*** ----> Machine Learning Creates a Massive Map of Smelly Molecules | THE DAILY TRIBUNE | KINGDOM OF BAHRAIN

Machine Learning Creates a Massive Map of Smelly Molecules

TDT | Agencies

The Daily Tribune – www.newsofbahrain.com

To a human nose, hydrogen sulfide smells like rotten eggs, geranyl acetate like roses. But the problem of guessing how a new chemical will  smell  without having someone sniff it has long stumped food scientists, perfumers and neuroscientists alike.

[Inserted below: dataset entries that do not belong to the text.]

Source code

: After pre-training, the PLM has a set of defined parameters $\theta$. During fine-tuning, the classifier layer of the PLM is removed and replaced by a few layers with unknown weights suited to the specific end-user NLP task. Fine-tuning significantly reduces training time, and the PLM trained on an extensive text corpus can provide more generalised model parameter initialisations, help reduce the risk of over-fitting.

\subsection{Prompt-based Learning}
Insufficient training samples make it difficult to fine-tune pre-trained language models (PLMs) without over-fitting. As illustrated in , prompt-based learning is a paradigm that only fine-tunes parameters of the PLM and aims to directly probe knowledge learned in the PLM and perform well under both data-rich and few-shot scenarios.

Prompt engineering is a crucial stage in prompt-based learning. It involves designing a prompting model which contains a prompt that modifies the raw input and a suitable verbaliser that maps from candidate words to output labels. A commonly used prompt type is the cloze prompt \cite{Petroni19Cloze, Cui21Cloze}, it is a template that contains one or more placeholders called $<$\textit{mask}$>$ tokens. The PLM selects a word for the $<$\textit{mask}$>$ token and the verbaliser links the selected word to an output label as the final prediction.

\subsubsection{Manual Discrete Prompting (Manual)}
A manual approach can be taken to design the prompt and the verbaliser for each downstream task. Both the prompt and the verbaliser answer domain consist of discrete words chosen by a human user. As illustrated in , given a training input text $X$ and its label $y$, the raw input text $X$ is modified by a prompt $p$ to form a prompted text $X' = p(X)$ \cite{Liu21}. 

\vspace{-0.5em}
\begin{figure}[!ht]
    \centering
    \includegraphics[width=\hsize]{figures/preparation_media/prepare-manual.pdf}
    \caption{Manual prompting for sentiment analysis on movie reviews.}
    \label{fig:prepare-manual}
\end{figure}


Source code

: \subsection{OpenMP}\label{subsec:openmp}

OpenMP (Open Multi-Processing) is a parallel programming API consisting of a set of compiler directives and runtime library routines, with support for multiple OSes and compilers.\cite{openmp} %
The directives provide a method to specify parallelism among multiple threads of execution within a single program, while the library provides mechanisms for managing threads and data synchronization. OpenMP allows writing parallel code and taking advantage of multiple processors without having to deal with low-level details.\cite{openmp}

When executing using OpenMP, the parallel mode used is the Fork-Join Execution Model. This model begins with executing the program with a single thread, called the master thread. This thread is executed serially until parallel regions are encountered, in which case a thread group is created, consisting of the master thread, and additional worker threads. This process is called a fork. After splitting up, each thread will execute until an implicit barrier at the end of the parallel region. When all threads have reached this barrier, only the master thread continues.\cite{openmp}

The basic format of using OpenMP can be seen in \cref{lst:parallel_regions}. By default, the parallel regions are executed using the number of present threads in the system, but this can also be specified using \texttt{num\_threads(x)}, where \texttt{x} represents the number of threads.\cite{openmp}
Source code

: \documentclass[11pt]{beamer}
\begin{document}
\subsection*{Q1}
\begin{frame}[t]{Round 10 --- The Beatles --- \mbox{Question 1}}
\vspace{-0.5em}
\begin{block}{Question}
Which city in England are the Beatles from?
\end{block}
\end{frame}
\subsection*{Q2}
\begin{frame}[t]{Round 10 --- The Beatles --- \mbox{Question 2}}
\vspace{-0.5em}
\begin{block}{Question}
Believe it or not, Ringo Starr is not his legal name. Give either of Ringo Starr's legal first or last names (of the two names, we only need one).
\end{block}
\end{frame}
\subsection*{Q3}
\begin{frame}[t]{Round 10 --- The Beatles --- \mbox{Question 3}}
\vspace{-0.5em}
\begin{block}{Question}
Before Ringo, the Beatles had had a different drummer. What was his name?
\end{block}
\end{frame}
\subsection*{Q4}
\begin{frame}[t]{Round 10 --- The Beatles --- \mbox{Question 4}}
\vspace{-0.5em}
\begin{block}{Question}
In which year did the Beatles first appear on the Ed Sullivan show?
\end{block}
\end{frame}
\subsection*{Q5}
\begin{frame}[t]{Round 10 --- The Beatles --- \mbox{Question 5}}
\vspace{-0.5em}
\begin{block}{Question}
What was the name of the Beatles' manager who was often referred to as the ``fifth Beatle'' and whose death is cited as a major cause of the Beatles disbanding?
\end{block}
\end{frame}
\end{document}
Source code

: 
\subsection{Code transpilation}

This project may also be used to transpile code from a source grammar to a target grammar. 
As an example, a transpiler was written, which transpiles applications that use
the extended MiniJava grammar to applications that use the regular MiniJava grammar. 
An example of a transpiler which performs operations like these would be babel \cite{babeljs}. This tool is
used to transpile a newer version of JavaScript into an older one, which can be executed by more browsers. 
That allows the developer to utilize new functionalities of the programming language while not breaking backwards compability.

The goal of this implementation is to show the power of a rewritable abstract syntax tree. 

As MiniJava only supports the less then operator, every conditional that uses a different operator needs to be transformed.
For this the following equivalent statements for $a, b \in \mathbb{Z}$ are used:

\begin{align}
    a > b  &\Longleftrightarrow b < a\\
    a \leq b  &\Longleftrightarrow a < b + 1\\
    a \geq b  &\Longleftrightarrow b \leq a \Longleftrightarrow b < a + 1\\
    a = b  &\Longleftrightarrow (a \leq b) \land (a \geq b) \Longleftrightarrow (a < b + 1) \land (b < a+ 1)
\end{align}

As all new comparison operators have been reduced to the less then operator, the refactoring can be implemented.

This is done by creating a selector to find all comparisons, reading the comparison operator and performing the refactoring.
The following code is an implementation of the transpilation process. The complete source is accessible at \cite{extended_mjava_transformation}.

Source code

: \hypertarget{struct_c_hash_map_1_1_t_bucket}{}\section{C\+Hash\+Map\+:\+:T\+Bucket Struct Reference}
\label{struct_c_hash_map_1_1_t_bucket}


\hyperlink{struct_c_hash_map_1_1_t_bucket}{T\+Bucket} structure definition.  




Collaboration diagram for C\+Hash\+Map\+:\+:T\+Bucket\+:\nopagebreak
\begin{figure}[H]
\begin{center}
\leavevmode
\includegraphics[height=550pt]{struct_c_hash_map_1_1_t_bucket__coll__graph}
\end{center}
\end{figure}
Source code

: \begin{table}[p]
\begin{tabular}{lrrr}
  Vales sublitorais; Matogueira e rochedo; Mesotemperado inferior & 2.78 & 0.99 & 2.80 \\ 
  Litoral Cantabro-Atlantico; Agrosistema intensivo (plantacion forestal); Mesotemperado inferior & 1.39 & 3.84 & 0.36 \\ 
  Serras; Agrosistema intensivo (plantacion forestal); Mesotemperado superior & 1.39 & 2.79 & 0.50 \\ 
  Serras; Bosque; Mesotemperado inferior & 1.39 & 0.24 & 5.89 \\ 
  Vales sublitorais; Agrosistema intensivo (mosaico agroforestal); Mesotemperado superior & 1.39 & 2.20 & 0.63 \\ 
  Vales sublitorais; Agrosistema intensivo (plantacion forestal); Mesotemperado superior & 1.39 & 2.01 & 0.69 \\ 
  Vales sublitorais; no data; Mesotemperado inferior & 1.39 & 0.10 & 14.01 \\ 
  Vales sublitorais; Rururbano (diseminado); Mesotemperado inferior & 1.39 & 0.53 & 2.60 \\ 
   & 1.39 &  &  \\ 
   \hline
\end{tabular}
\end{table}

Now, in a study published in  Science, researchers describe a machine-learning model that does this job. The model, called the Principal Odor Map, predicted smells for 500,000 molecules that have never been synthesized—a task that would take a human 70 years.

“Our bandwidth for profiling molecules is orders of magnitude faster,” says Michigan State University food scientist Emily Mayhew, who co-led the study. The color of light is defined by its wavelength, but there’s no such simple relationship between a molecule’s physical properties and its smell.

A tiny structural tweak can drastically alter a molecule’s odor; conversely, chemicals can smell similar even with different molecular structures. Earlier machine-learning models found associations between the chemical properties of known odorants (called chemoinformatics) and their smells, but predictive performance was limited.

In the new study, the researchers trained a neural network with 5,000 known odorants to emphasize 256 chemical features according to how much they affect a molecule’s odor. Rather than using standard chemoinformatics, “they built their own,” says Pablo Meyer Rojas, a computational biologist at IBM Research, who was not involved in the study.

“They directly inferred the properties that are related to smell,” he says—although how the model arrives at these predictions is too complex for a human to understand. The model creates a giant map of odors, with each molecule’s coordinates determined by its chemical properties.

The model also predicts how each molecule will smell to a human, using 55 descriptive labels such as “grassy” or “woody.” Remarkably, similar-smelling odorants appeared in clusters on the map—a feature prior odor maps couldn’t achieve.